Even in areas where innovative biologics have accrued monumental success, biosimilars can thrive, Erick said. For instance, GLP-1 medications for diabetes and weight loss such as Ozempic and Mounjaro play an important role in improving health outcomes, but they’re not for everyone. And insulin biosimilars like Semglee can fill a gap for patients outside the GLP-1 bubble.
“As we’re seeing the shift not only in the U.S. but elsewhere with GLP-1s, someone has to be there to help the patients who maybe don’t qualify for that product yet, or can’t afford it because it’s not covered,” Erick said.
The main objective is to allow biosimilars a return on investment that would enable them to remain a viable option years down the road. Right now, that future is iffy, Erick said, pointing to industry giants who have backed away from biosimilars, including Pfizer and Biogen.
“If we have biosimilars launching, and they still stay where the innovators have 98% [of the market], I don’t think you’re going to have biosimilars very long,” Erick said. “It’s really tough thinking about the investments around that.”
Getting payers on board
Payers ultimately want to offer patients a drug that is proven to work but also fits an appropriate pricing model, which would appear to put biosimilars in a good position.
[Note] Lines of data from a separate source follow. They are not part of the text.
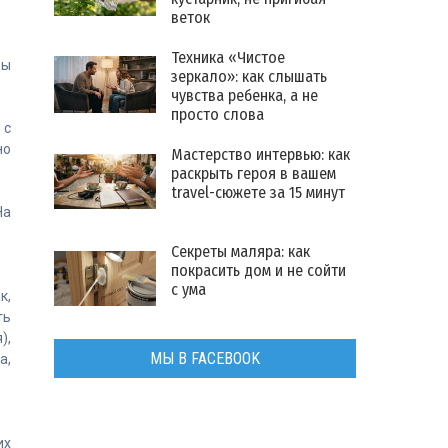
веток
Техника «Чистое
бы
зеркало»: как слышать
чувства ребенка, а не
просто слова
 с
но
Мастерство интервью: как
раскрыть героя в вашем
travel-сюжете за 15 минут
На
Секреты маляра: как
покрасить дом и не сойти
с ума
к,
ть
),
МЫ В FACEBOOK
а,
их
But Erick often sees a slower commercial rollout for biosimilars than one would expect.
“Just because you win a formulary doesn’t mean you’ll get any pull through, so you have to go out and talk about your product, your patient assist programs, your patient co-pays, all the things you do to help the patient be compliant,” Erick said. “It’s very expensive, and it takes time, and this is why you see biosimilars slowly ramp up.”
Still, Erick is optimistic that biosimilars will play an important role in the future of prescription medicines. Payers are beginning to learn through launches of biosimilars for Humira and Stelara how to negotiate biosimilar entries from timing to cost, he said.
“Getting into 2025, we’re going to see some changes [to payers’ biosimilar adoption] — they’re more familiar with it and more understanding,” Erick said. “I firmly believe if it weren’t for biosimilars, we’d still be looking at the same diabetes prices [from] about a year and a half ago … and that shows you the progress biosimilars can make.”